L’exploitation de la solidarité du système
Dans l’exposé des motifs de sa PPL, François Gernigon explique que si « la très grande majorité » des audioprothésistes exercent correctement et dans les règles de l’art, « une minorité, parfois mal formée, plus axée sur des objectifs quantitatifs que qualitatifs, ou cherchant à exploiter la solidarité de notre système de soins, nuit à la réputation et à la qualité de cette profession ».
La réforme du 100 % santé a fortement augmenté le nombre de patients équipés d’aides auditives, en supprimant le reste à charge des prothèses de classe 1. De fait, le nombre de prothèses auditives vendues par audioprothésiste est passé de 230 par an en 2018 à 348 en 2023. Mais, pointe le député dans son texte, « certaines pratiques, qui ont un mode de fonctionnement moins personnalisé et des objectifs productifs, permettent d’atteindre entre 500 et 650 patients par audioprothésiste et par an ». Ce qui, selon lui, pose la question du suivi de qualité pour les patients équipés… et aussi de la fraude, qui n’épargne pas le secteur.
Concernant l’audioprothèse, des fraudes d’un montant de 21,3 millions d’euros ont été identifiées et bloquées en 2023, soit 4,6 % du total comptabilisé par l’Assurance-maladie. Ce sont « souvent des individus ou sociétés extérieures à la profession d’audioprothésiste qui tentent de profiter de la solidarité du système », insiste le député, notamment « par l’usurpation d’identité, la réalisation de faux actes et la facturation de matériel différent de celui effectivement délivré ».
Si la Cnam a effectué un contrôle accru du secteur, avec le dépôt de 300 plaintes pénales contre 160 centres en France, d’autres pratiques, comme l’exercice illégal de la profession ou la négligence, pourraient être mieux gérées par une institution ordinale, comme c’est le cas pour les médecins ou les pharmaciens, par exemple.
La formation privée en question
En outre, de nombreuses personnes se forment dans des écoles privées étrangères, principalement en Espagne, « environ 500 étudiants français par an », précise le député. Ces officines proposent des formations de courte durée (parfois moins d’un an), à distance, et dont le contenu ne respecterait pas toujours la maquette de formation du diplôme d’État d’audioprothésiste français. « Ce parcours de formation peut entraîner une prise en charge non qualifiée causant une perte de chance pour les patients et des coûts supplémentaires pour la Sécurité sociale », écrit le député dans son exposé des motifs.« Je défends que, lorsqu’on pousse la porte d’un professionnel de l’audition, on doit avoir l’assurance qu’il ait suivi une formation initiale et continue dans sa carrière, notamment avec la recherche clinique qui a beaucoup avancé », explique-t-il au Quotidien.

**DONNÉES FOURNIES**

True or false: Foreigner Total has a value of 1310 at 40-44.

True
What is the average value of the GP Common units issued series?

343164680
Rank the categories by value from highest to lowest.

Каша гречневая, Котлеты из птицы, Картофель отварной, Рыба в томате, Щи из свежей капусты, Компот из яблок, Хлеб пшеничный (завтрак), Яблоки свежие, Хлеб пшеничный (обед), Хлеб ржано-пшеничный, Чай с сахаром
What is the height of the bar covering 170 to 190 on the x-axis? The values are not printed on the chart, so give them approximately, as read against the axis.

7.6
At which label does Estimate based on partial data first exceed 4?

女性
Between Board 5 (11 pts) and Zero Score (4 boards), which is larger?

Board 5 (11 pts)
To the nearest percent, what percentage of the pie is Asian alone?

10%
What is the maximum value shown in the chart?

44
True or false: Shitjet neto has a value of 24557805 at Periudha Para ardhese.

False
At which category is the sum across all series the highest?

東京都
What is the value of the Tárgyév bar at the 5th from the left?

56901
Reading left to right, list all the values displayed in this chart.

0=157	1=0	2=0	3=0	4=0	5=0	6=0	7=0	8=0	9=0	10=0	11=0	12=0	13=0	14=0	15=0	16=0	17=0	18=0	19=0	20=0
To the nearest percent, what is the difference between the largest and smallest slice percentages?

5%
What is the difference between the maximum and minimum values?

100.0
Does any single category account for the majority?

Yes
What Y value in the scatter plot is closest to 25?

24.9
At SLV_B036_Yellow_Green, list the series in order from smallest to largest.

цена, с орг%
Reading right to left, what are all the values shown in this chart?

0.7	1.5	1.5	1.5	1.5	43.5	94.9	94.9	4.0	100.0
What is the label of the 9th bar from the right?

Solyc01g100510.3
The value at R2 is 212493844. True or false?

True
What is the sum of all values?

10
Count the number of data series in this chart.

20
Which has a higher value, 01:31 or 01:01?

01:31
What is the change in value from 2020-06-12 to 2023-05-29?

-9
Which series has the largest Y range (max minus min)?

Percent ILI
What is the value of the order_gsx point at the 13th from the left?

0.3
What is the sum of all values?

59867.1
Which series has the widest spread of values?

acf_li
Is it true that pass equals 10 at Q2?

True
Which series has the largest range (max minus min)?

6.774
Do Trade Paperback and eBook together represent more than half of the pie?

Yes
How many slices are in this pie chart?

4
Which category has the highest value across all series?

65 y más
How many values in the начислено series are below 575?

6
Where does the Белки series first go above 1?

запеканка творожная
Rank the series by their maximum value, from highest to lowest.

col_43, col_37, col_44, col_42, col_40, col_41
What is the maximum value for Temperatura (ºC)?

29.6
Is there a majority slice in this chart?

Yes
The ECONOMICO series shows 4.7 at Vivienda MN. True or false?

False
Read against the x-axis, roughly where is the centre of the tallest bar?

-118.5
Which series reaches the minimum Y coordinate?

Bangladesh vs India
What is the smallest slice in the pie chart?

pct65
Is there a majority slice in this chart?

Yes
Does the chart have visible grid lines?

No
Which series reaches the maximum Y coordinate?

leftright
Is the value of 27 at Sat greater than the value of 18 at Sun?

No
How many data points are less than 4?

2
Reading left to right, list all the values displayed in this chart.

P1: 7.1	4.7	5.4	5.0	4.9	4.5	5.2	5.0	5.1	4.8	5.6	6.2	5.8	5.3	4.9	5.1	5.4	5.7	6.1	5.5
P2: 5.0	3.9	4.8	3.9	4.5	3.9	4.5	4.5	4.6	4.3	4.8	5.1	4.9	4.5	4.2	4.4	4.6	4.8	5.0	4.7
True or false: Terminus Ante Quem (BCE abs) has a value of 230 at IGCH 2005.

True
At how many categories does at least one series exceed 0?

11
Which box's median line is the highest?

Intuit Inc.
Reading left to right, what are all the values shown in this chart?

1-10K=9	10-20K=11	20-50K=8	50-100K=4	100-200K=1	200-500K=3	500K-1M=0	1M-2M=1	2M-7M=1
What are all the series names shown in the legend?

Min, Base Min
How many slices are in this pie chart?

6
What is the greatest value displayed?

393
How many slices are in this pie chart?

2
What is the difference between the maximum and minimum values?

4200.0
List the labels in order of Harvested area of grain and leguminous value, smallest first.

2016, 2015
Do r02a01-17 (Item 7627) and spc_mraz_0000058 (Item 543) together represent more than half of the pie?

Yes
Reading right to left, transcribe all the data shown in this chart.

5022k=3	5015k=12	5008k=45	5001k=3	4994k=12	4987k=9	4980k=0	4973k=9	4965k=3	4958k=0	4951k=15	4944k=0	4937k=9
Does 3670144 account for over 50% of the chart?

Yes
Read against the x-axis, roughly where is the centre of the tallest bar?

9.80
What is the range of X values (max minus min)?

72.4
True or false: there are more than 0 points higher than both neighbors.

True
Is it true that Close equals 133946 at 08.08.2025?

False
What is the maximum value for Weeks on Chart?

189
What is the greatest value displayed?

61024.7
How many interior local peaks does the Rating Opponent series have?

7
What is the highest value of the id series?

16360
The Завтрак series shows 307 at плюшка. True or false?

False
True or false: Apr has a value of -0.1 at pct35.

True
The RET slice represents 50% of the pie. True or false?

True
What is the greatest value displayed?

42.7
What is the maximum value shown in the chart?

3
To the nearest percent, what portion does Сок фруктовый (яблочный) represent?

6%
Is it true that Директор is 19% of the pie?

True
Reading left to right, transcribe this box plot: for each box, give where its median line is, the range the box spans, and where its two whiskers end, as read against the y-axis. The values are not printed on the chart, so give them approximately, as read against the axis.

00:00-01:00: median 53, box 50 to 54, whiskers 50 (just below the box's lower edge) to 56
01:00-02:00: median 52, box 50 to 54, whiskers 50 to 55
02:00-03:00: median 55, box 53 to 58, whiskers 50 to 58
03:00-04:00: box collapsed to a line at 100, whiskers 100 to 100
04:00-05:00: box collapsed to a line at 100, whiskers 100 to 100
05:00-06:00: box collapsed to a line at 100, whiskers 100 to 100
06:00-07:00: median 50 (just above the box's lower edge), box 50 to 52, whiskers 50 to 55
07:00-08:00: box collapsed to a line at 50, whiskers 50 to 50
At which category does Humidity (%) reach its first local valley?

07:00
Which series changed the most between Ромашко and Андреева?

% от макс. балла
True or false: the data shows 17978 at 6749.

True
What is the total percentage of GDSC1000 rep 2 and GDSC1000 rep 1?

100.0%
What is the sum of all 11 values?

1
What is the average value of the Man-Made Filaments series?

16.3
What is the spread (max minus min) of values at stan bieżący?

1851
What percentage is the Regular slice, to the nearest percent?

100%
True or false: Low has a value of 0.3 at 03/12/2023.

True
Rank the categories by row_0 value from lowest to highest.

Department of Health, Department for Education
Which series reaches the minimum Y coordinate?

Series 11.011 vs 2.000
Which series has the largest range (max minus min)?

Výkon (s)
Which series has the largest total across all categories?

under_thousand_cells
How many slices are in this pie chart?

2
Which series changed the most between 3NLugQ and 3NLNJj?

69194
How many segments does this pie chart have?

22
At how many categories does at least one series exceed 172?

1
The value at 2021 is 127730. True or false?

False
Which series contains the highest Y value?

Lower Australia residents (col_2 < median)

**LISTE DES TÂCHES**
1. Dans le passage choisi, relevez les moyens de fraude que le député attribue aux individus ou sociétés extérieures à la profession d'audioprothésiste.
2. Répondez brièvement à ces questions sur le passage choisi.
(a) Combien de prothèses auditives ont été vendues par audioprothésiste en 2023 ?
(b) Combien de plaintes pénales la Cnam a-t-elle déposées, et contre combien de centres ?
(c) Dans quel pays se trouvent principalement les écoles privées étrangères où se forment de nombreuses personnes ?
3. Rédigez la suite du passage choisi sur la profession d'audioprothésiste, à partir de sa dernière phrase.

**RÉPONSES PAR TÂCHE**
1.
- l'usurpation d'identité
- la réalisation de faux actes
- la facturation de matériel différent de celui effectivement délivré

2.
(a) 348 par an.
(b) 300 plaintes pénales contre 160 centres.
(c) En Espagne.

3.
La profession reste relativement récente puisqu’elle a été établie par la loi en 1967. Mais les effectifs d’audioprothésistes ont quasiment doublé en dix ans (passant de 2 441 en 2013 à 4 478 en 2023). Une croissance qui répond notamment à l’enjeu de la prise en charge des troubles auditifs liés au vieillissement de la population : environ deux tiers des plus de 65 ans sont touchés par la surdité.
Marchandisation du soin auditif
L’initiative parlementaire peut compter sur le soutien des présidents des autres Ordres de santé. Réunies au sein du comité de liaison des institutions ordinales (Clio), ces autorités jugeaient cette mesure « essentielle » dans un courrier de 2024, et ce d’autant plus « dans un contexte de financiarisation de la profession et de marchandisation du soin auditif ».
Pour l’heure, le texte, rédigé en collaboration avec le Collège national d’audioprothèse (CNA) et le Syndicat des audioprothésistes (SDA) n’est pas encore inscrit à l’ordre du jour de la commission des Affaires sociales mais il devrait l’être « rapidement, au plus tard avant les congés d’été », précise le rapporteur du texte, déterminé à avancer.